When I was awakened early this morning, I made the mistake of turning ... on C-SPAN, thinking that boring speeches would do the trick.Read the complete blog post here.
Big mistake. Instead of boring speeches, I was greeted by passionate, in-your-face activists from M.A.D.D.[Mothers Against Drunk Drives] The hard core of that organization consists mostly of people who have lost a family member because of an accident with a drunk driver, and who have clearly sublimated the normal grief which accompanies the death of a loved one into political activism. They think that their loved ones died because of lax laws, and they press for endlessly tougher laws, which they claim will stop drunk driving.
M.A.D.D. activists are now pushing to make drunk driving a felony, and to lower the blood alcohol level standard for DUI from .08 (already lowered from .10 thanks to MADD activists) down to .04.
.04 is the BAC [Blood Alcohol Content] you'd get from a glass of wine.
It doesn't take much imagination to see that this would create a gigantic new group of felons.
Now, I do not defend drunk driving. But the direction in which this hysteria is going -- making driving after a glass of wine with dinner a felony -- is simply an outrage. This isn't a crackdown on drunk driving; it is neo-prohibitionism.
The M.A.D.D. speakers were also calling for a return to the 55 mph speed limit, because drunk drivers are said to be much more dangerous at high speeds. Saying that because drunk drivers are more dangerous at higher speeds no one should be allowed to drive at high speeds makes about as much sense as saying that because drunk drivers are dangerous in cars, no one should be allowed to own a car. In typical nanny state fashion, this would punish the many for the crimes of the few, and another example of the national kindergarten mentality I have complained about till I'm blue in the fingertips.
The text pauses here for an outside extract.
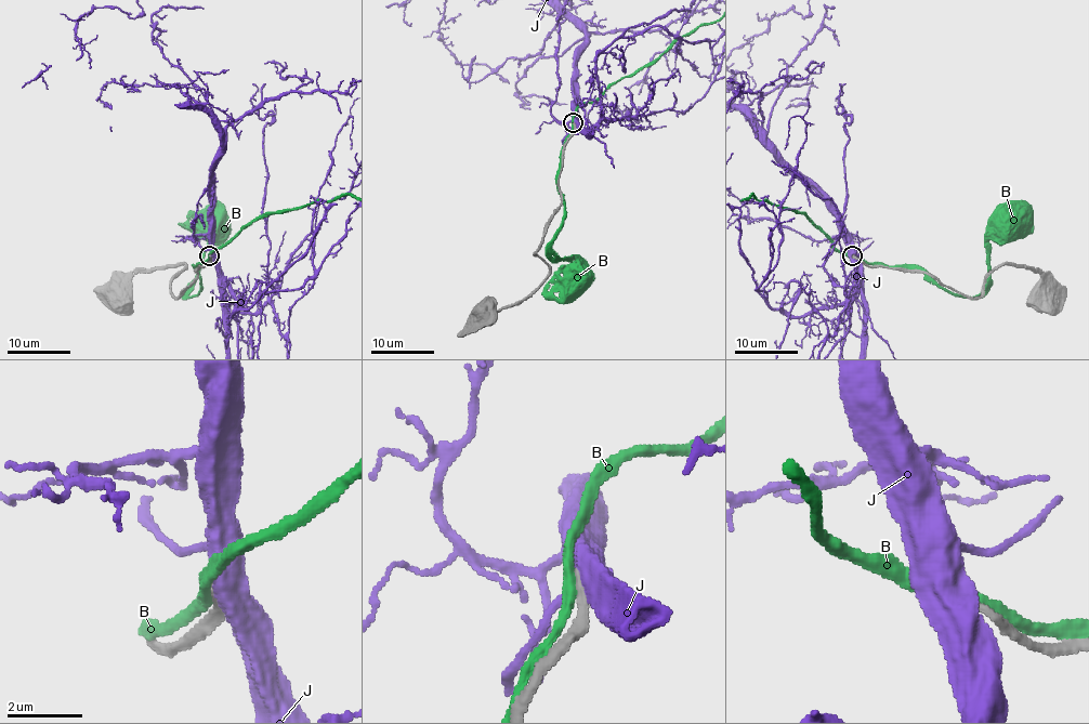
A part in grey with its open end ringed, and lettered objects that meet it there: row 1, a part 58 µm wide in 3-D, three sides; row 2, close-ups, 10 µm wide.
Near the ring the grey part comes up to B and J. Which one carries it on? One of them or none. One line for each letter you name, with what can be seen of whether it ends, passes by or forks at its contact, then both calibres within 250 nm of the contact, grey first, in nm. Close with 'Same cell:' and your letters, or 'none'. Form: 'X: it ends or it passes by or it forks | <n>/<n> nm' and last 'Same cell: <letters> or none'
Same cell: none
Also, this argument makes the ridiculous assumption that drunk drivers (who are already violating the law by drinking and driving) will somehow be law-abiding and not exceed the speed limit. (Right. Like criminals planning armed robbery or murder will nonetheless be deterred by gun control laws.)
Nobody, including myself, wants drunk, distracted, drugged drivers driving cars on the road, but nobody wants to make a felon out of someone who has one glass of wine and was stopped by the police because his license plate light was out and gets arrested for drunk driving as a felon.